* [EXERCISE DETAILS]
A line qualifies if it holds the string "left". Copy every qualifying line from the records.

*** EXERCISE INPUTS Section Begins ***

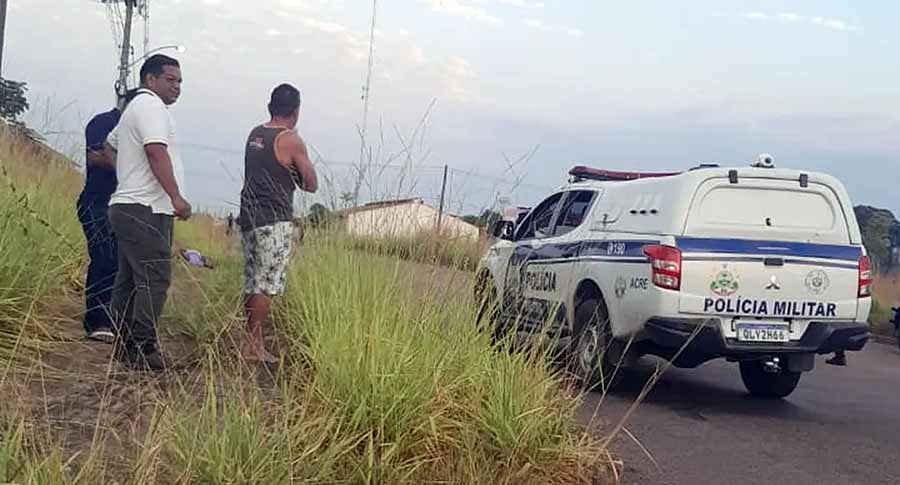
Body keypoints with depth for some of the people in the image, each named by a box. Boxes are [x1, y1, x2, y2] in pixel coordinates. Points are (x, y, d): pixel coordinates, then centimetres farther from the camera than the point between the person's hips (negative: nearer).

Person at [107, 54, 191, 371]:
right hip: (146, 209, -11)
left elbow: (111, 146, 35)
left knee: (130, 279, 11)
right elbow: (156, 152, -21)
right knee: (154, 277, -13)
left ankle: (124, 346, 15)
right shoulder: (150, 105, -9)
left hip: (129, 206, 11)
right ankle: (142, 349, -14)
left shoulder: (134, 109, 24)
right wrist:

*** EXERCISE INPUTS Section Ends ***

* [ANSWER TO THIS EXERCISE]
left elbow: (111, 146, 35)
left knee: (130, 279, 11)
left ankle: (124, 346, 15)
left hip: (129, 206, 11)
left shoulder: (134, 109, 24)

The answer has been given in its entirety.